The funeral homes it affects the most are the ones that were struggling before the economy turned. It’s probably pretty tough for them right now. They may make it or may not. Time will tell. However, for the majority of funeral homes in the United States, it’s a good time to look at all of your expenses and maybe get rid of some of the “fat” in your organization that you have been putting off. As we do our “Performance Evaluations” around the country, we often can assist funeral directors in this effort. In nine times out of ten, the savings or enhancements that are created more than cover our costs. My caution is that the savings should not be in areas that are service connected as I firmly believe it’s time to give the best service you can.

There is a scene in the movie the Godfather that I think back to during situations like this. It was when the gang families were about to go to war to take over each others turf. Michael Corleone asked Clemenza (one of his father’s soldiers) “What happens during a time like this.” Clemenza retorted by saying “These things happen from time to time, don’t worry about it. Things will eventually get back to normal.” It’s true with our business. Things will get back to normal. The question is when?

With regard to the economy’s effect on the value of funeral homes, let me say this; The major way the economy has the affected the value of funeral homes is that the tightening of credit has had a limiting effect on the number of buyers. In our profession, where prices are primarily market driven, this will have an effect on value. The more “willing and able buyers” there are, normally the higher the price. However, this negative is mostly felt by smaller to mid size operators. Premium firms will always command a good price as long as it fits the demographics of the major buyers.

Finally, the best way to maintain or build the value of your funeral home is to continue to offer great service in your community while maintaining your property and grounds in excellent condition. Make sure you are following up with your families. If your call volume and revenues are maintaining or increasing you will be maintaining the value of your firm in the long run.

Hopefully, those who read this article noticed the number of times I referred to the word “service.” It is not an accident.
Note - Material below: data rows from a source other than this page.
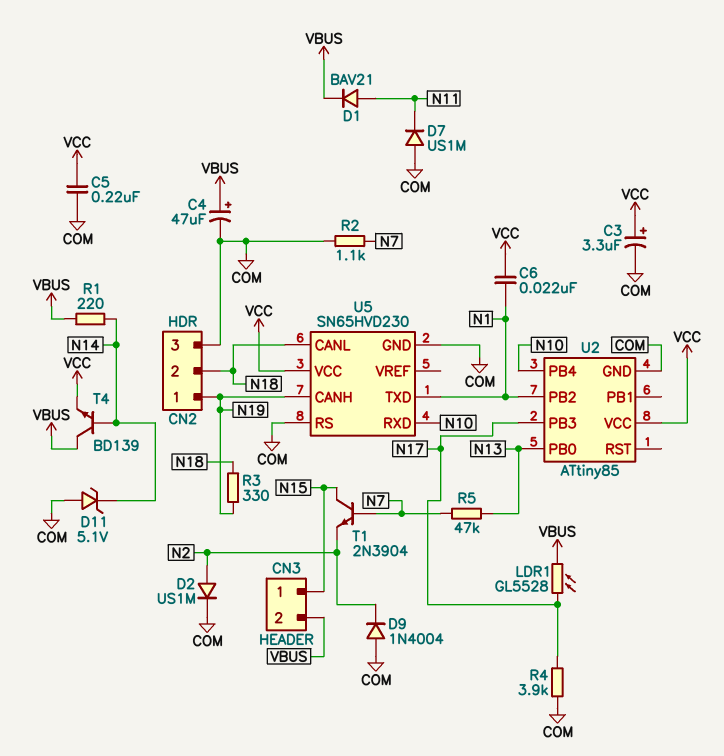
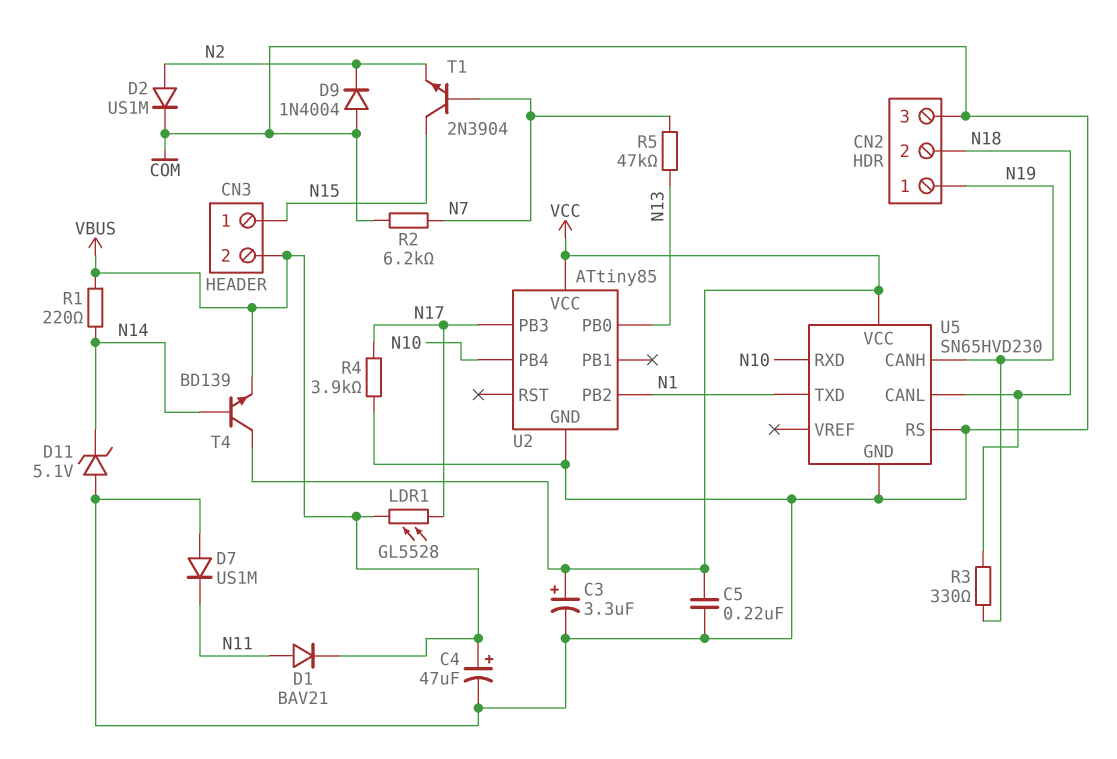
C6: 22nF (N1, VCC) -> none
R2: 1.1k (COM, N7) -> 6.2k (COM, N7)
T4: NPN BD139 (B N14, C VBUS, E VCC) -> NPN BD139 (B N14, C VCC, E VBUS)

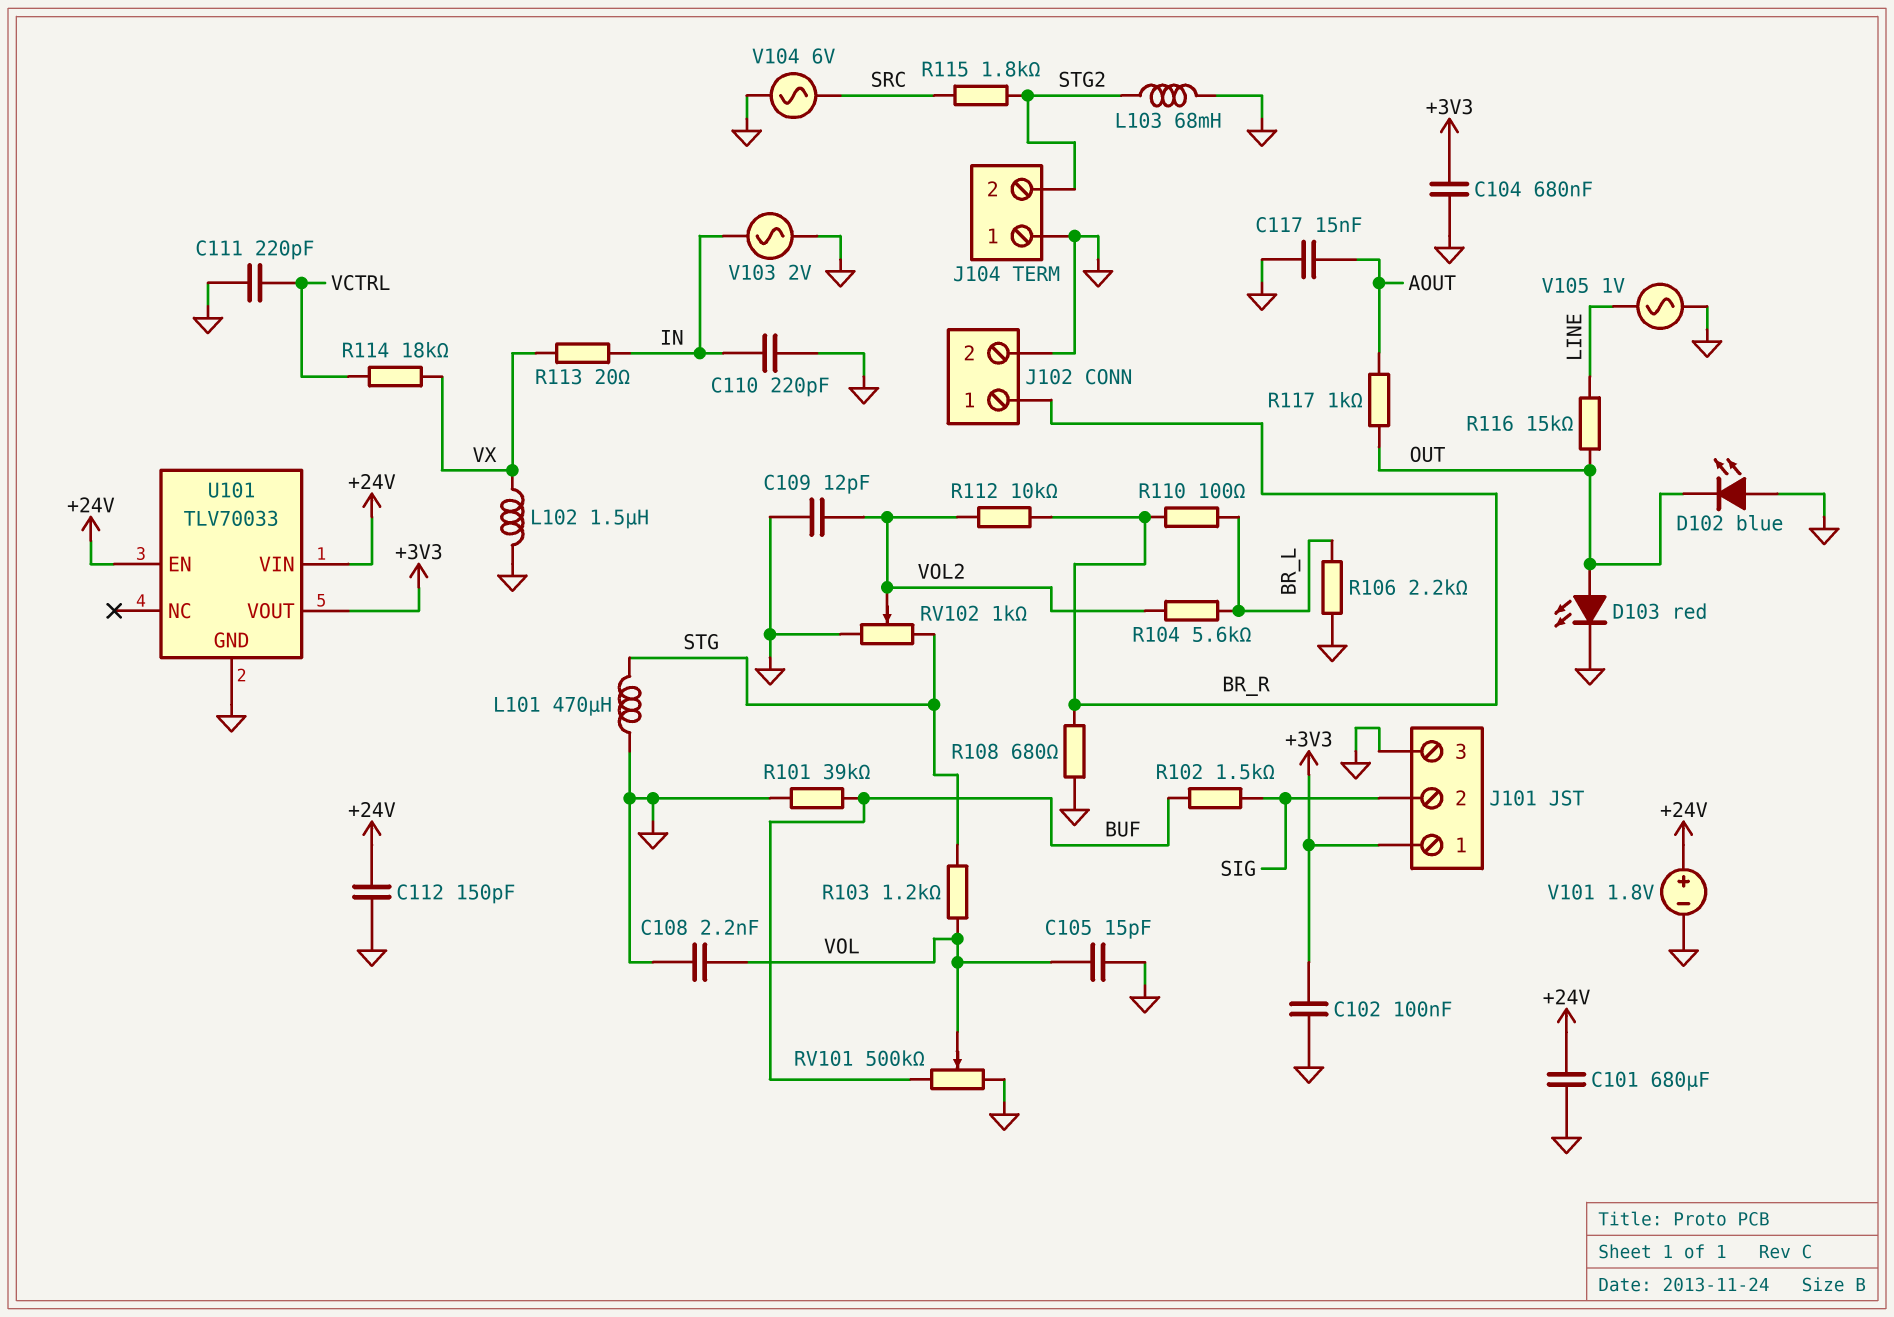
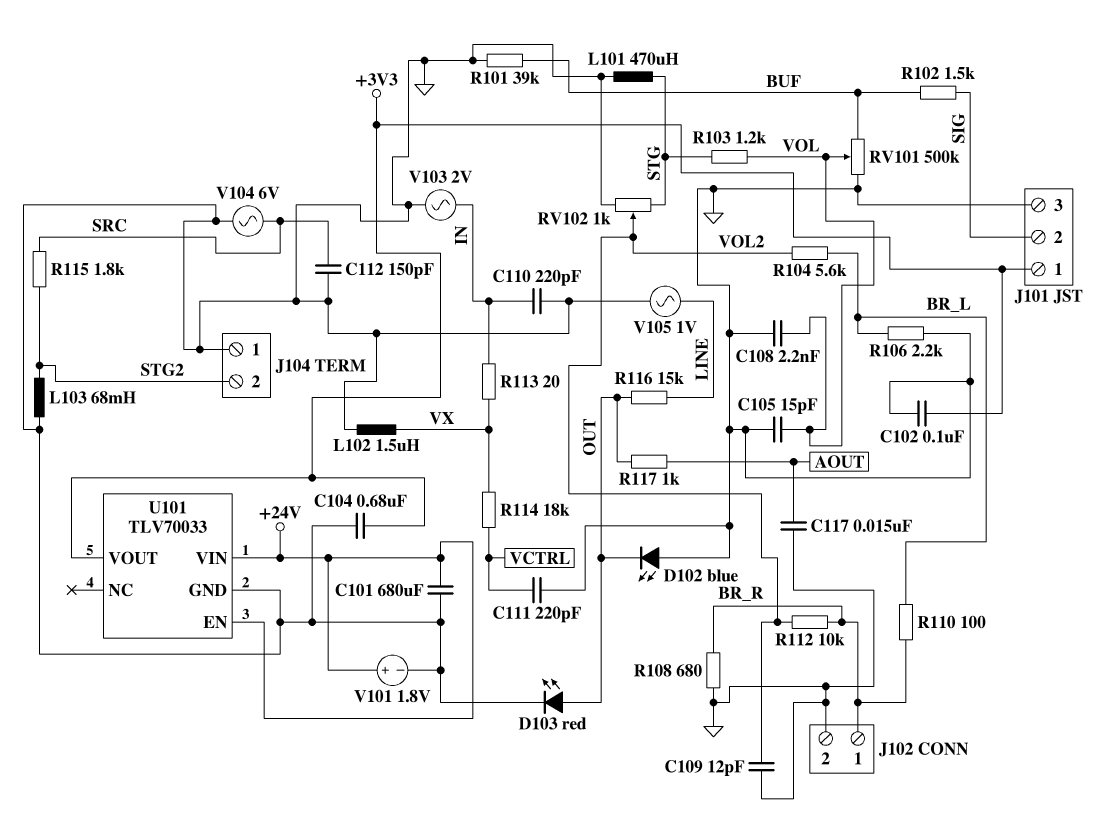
C112: 150pF (+24V, GND) -> 150pF (GND, SRC)

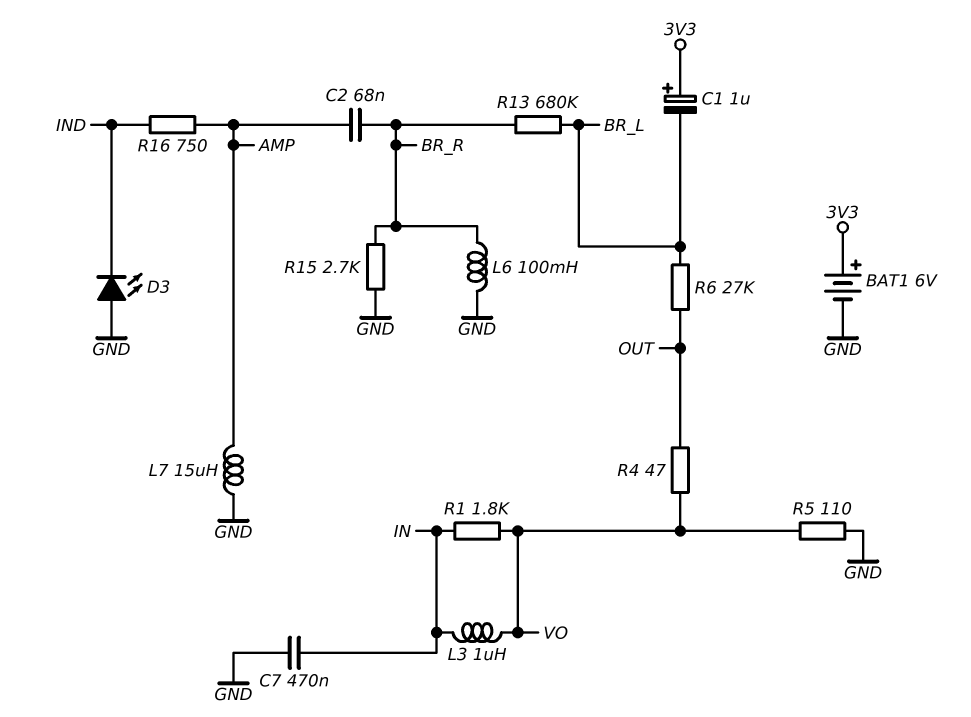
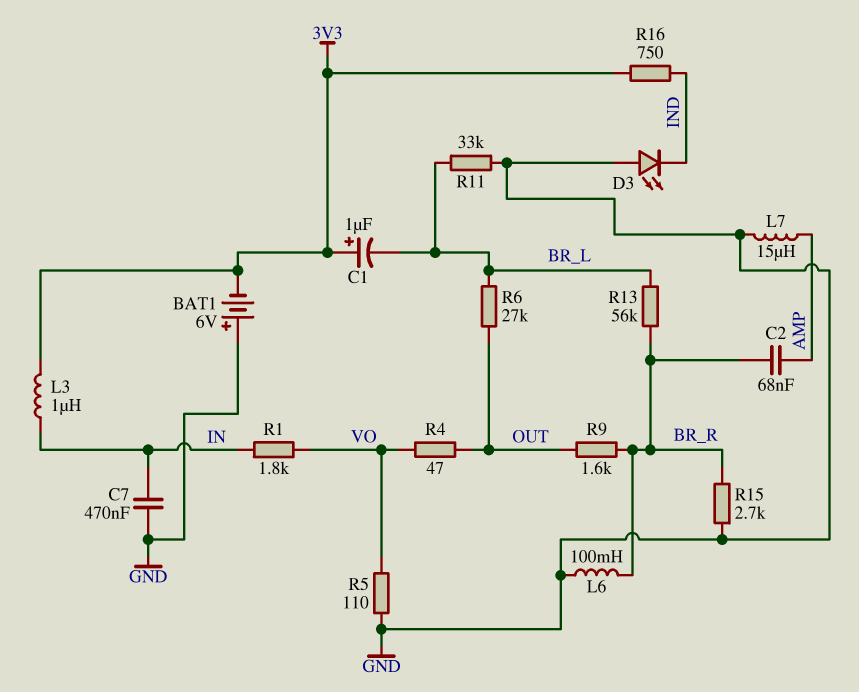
BAT1: 6V (plus 3V3, minus GND) -> 6V (plus GND, minus 3V3)
L3: 1uH (IN, VO) -> 1uH (3V3, IN)
R9: none -> 1.6k (BR_R, OUT)
R11: none -> 33k (BR_L, GND)
R13: 680k (BR_L, BR_R) -> 56k (BR_L, BR_R)
R16: 750 (AMP, IND) -> 750 (3V3, IND)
As I have owned or operated over 300 funeral home or cemeteries in the past, the level of service given to the community is the hallmark of any successful firm I have had the pleasure of being associated with. With our many clients it is the same. Some give great “lip service” to the word, but really are just going through the usual motions. It is the funeral directors who are always looking towards “continuous improvement” in their service level that eventually lead the way.

I hope this has given you some insights and ideas that you can bring to your organization. As we know and sometimes say, It’s not rocket science, It’s doing the little things, paying attention to the details and getting back to the basics.